Hollande bat Sarkozy... sur les audiences — Discours de renoncement

10 Décembre, 2016, 05:14 | Auteur: Sebastien Chopin
  • François Hollande à l'Elysée le 1er décembre 2016           Lionel BONAVENTURE- POOL  AFP

Sur le plateau de Territoires d'Infos, la matinale de Public Sénat et Sud Radio, présentée par Cyril Viguier, avec la presse quotidienne régionale, le conseiller régional PS d'Ile-de-France n'a pas caché ses critiques à l'égard de Manuel Valls, évoquant des désaccords de façade entre lui et le président de la République et faisant part de la "volonté un peu Iznogoudienne" du Premier ministre "d'êtrecalife à la place du calife".

Prenant acte de son impopularité record, François Hollande, qui était crédité de 7% des intentions de vote seulement, a jeté l'éponge jeudi soir, après avoir laissé planer le doute sur ses intentions.

Une décision largement approuvée par les Français.

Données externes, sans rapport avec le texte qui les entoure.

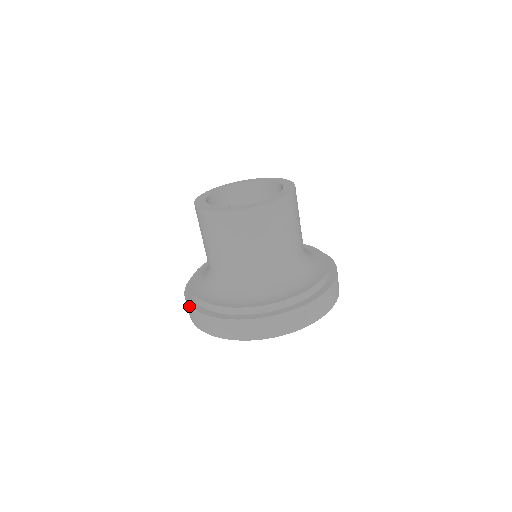
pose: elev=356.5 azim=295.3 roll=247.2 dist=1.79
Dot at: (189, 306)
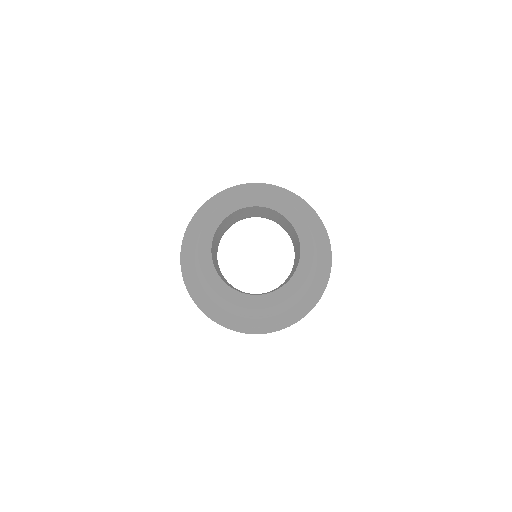
Dot at: (208, 317)
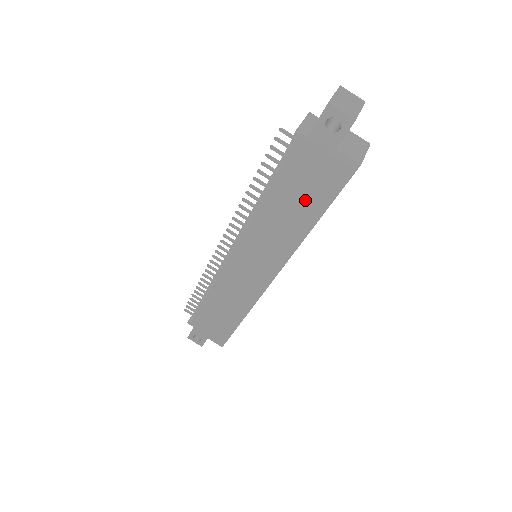
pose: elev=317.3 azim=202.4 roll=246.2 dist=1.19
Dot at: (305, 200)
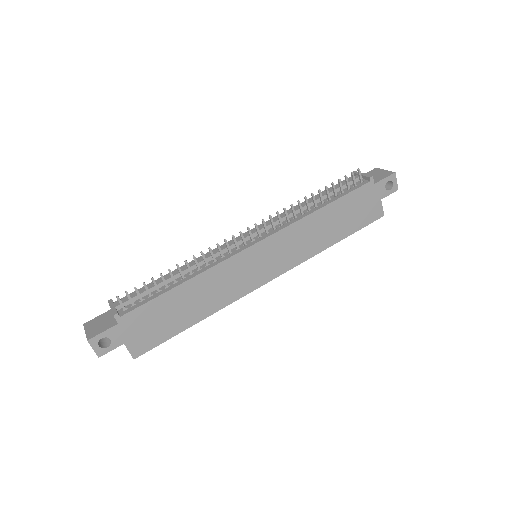
Dot at: (344, 223)
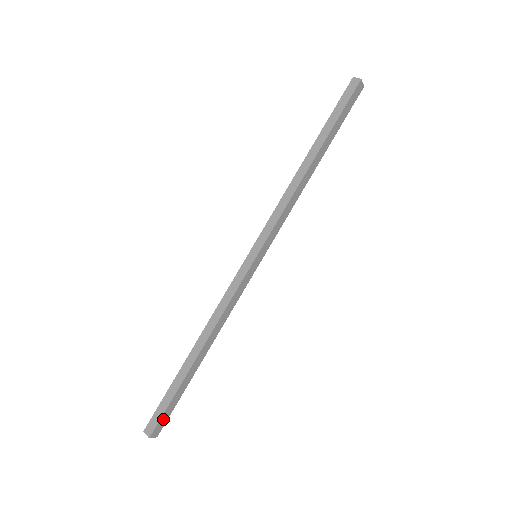
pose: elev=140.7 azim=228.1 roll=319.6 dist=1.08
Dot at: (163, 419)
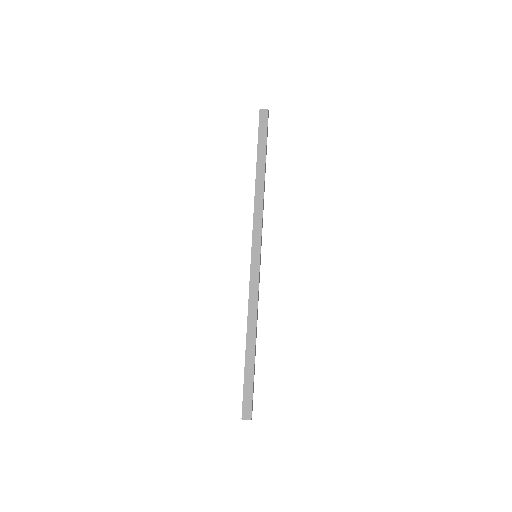
Dot at: (246, 402)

Son retrait rebat les cartes dans une campagne présidentielle déjà riche en rebondissements. Son nom pourrait de nouveau devenir celui du Premier-ministrable très bientôt. Et c'est depuis la Meurthe-et-Moselle qu'il a réagi pour la première fois à l'annonce du renoncement de François Hollande: "Le chef de l'État a expliqué à nos compatriotes son choix".

Face à une droite en ordre de bataille, avec une extrême droite rangée derrière sa chef Marine Le Pen remontée à bloc par le Brexit et la victoire de Donald Trump aux Etats-Unis, l'enjeu pour la gauche est désormais de surmonter ses divisions, définir une ligne politique claire et présenter un front uni à la présidentielle. "Parce qu'elle priverait de tout espoir de l'emporter face au conservatisme, et pire encore, face à l'extrémiste..."

Par cette déclaration solennel, le président de la République soigne sa sortie et devient le seul président de la Ve République à avoir choisi de ne faire qu'un mandat. Il y a encore quelques semaines, Manuel Valls était catégorique: " Si François Hollande n'est pas candidat, dans la minute je me présente", expliquait-il à ses interlocuteurs.

Par ailleurs, Alexandre Jardin, écrivain et cinéaste et porte-parole du Mouvement La maison des citoyens, a annoncé sa candidature. Il a posé la question identitaire comme, parfois, primant sur la question sociale. Souvent clivant dans son camp, M. Valls s'est efforcé d'arrondir les angles pour peaufiner son profil de présidentiable.

Le ministre des Affaires étrangères Jean-Marc Ayrault a également apprécié la décision de M. Hollande qu'il a qualifiée sur son compte Twitter de "digne, courageuse, dont la motivation est l'intérêt supérieur de la France". "C'est à dire la volonté, l'urgence, de solidariser la gauche".

Renouvellement des enjeux, le duel Sarkozy/Hollande, annoncé lors du retour de l'ancien président français sur scène, est écarté. François Hollande hors course, ce serait donc à lui d'incarner l'exécutif à la primaire du PS, qui se tiendra les 22 et 27 janvier.